Linux systems handle memory exceptionally well, though it's always possible for things to get out of hand if a process misbehaves or not enough memory was allocated. In such a situation where a system starts to perform sluggish, checking your available memory will probably be one of the first things you look into. To do this, we use the free command. To make the output even more readable, you can add the -m option, which shows your memory usage in terms of megabytes, which can make it much easier to read. Reading this output may be confusing at first, though I'm sure you'll find it straightforward after we go through the output.
The output of the free command
When running the free command, we're presented with three rows and six columns of information. The first row shows us our actual RAM usage, while the second row declares buffers and the third our swap usage. Under total, we see that this system has 7923 MB of RAM installed. Technically, this system has 8 GB of RAM, though some is reserved for the kernel or some kind of hardware and may not show here. In the next column (used) we see how much of our system's RAM has been consumed, followed by free where it shows us how much of the system's RAM is unused. In our preceding example, it would appear as though we only have 927 MB free of our 8 GB, but that's not exactly correct. So, how exactly does one interpret how much memory is actually free?
First, used on the first line corresponds to how much memory is actually being used, including what has been cached. Essentially, memory management in Linux declares what is known as a disk cache, which is a chunk of memory set aside for data that has yet to be written to disk. You can see this in our output of the free -m command; it's the number on the far right underneath cached. This memory is not necessarily being used by a process; it's declared in order to make your system run faster. If a process is started and it requires more RAM than what shows in the first line under free, the Linux kernel will happily give up memory from the disk cache to other processes as needed.
The disk cache helps increase performance. When you read something from the disk, it is stored in the disk cache, and then read from there instead of from the disk each time. For example, say you take a look at a text file saved in your /home directory several times each day. The first time you read it, you're reading it from the disk. From that point on, it's stored in disk cache, and accessed from there each time you wish to read the file from that point forward. Since RAM is faster than your disk, this file will open each additional time because it only has to read it from disk one time, then going forward its read from the disk cache.

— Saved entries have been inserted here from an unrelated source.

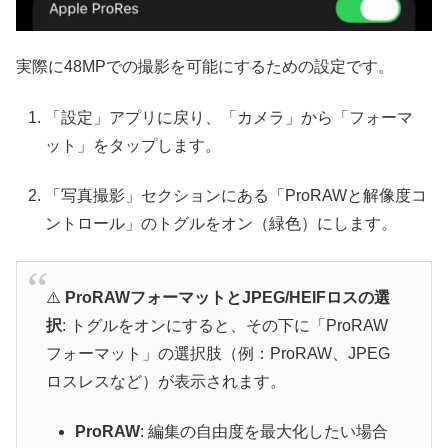
実際に48MPでの撮影を可能にするための設定です。
「設定」アプリに戻り、「カメラ」から「フォーマ
ット」をタップします。
「写真撮影」セクションにある「ProRAWと解像度コ
ントロール」のトグルをオン（緑色）にします。
⚠️
ProRAWフォーマットとJPEG/HEIFロスの選
択
: トグルをオンにすると、その下に「ProRAW
フォーマット」の選択肢（例：ProRAW、JPEG
ロスレスなど）が表示されます。
ProRAW
: 編集の自由度を最大化したい場合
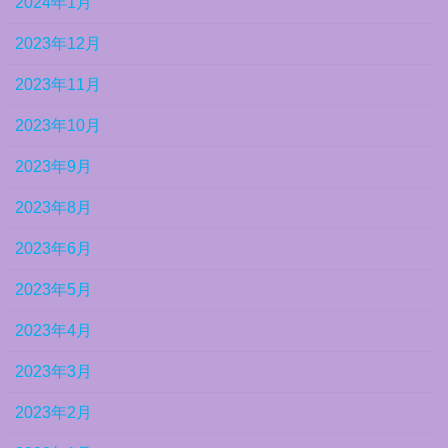
2024年1月
2023年12月
2023年11月
2023年10月
2023年9月
2023年8月
2023年6月
2023年5月
2023年4月
2023年3月
2023年2月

The information stored within the disk cache ages out over time. As disk cache fills up, the oldest information stored there drops off to make room for other things. In addition, when memory is needed for processes, memory from the cache can be taken back at any time. This is why that even though it may appear that an excessive amount of RAM is being used up by the cache at times, it's not a big issue—applications are never prevented access to this memory when they need it.
Going back to our example, the number we want to look at when determining how much memory we have free is the amount shown in the second column, on the second row. In the case of this example, 3736 MB is considered free. This is plenty of free memory in regards to this particular system. You should worry when this number decreases and swap starts to increase to compensate. As long as your system has enough RAM for its designated purpose, swap should barely be used. A small amount will almost always be used, but it is a problem when a large amount is being used. When your system actually does start to run out of memory, it will start to use your swap partition. Since your hard drive is many times slower than your RAM, you do not want this. If you see your swap space being abused, you should run some sort of resource monitor (a few of which we discuss in this chapter) to identify what is using it up.
To make sure we have a well-rounded understanding of the free command output, let's go over all of the sections it contains, starting with the very first row. We already covered total, which is the amount of memory your system has physically installed (minus whatever your kernel or hardware has reserved). Next in the first row, we have used, which refers to the amount of memory which is being used by anything at all, including the cache. The free column is the exact opposite and refers to memory that is not being used by anything whatsoever.
The last two items on the first row are buffers and cache. While these two sections aren't being used by any process, the kernel uses them to cache data for performance optimization. But if a process needs more memory, it's welcome to take from these two numbers. We already covered the disk cache, which is the last number. The buffers refer to data that hasn't yet been written to disk. Linux will, at various intervals, run a sync to write this information to the disk. You can even run the sync command yourself if you want, though this is rarely necessary. The concept of a buffer is also a key indicator on why you don't want to abruptly remove external media from your computer without unmounting first. If your system hasn't yet synced the data to the disk, you may lose it if you eject the media prematurely.
On the second row, we have -/+ buffers cache (which in our example above is 4186 MB and 3736 MB, respectively). The first number on this row (4186 MB) is a number calculated by subtracting the total of buffers and cache (2808 MB) from the used column of the first row (6995 MB). This gives us a total of 4187 MB, which is a bit off due to rounding (we're viewing the output in MB since we used the -m flag, so we're off by a small amount), but close enough. If we followed the same math but without the -m flag in our free command, the result would've been exact. The next number on the second row is 3736 MB. As mentioned earlier, this is the amount of memory that is actually free for the system to use. To get this number, we subtract the used memory (4186 MB) from our total memory (7923 MB).
Again, the amount of memory under free on the second row is the number you care about when wondering how much memory you have left. However, it's also important to understand how we arrived at this number and how Linux manages memory for us.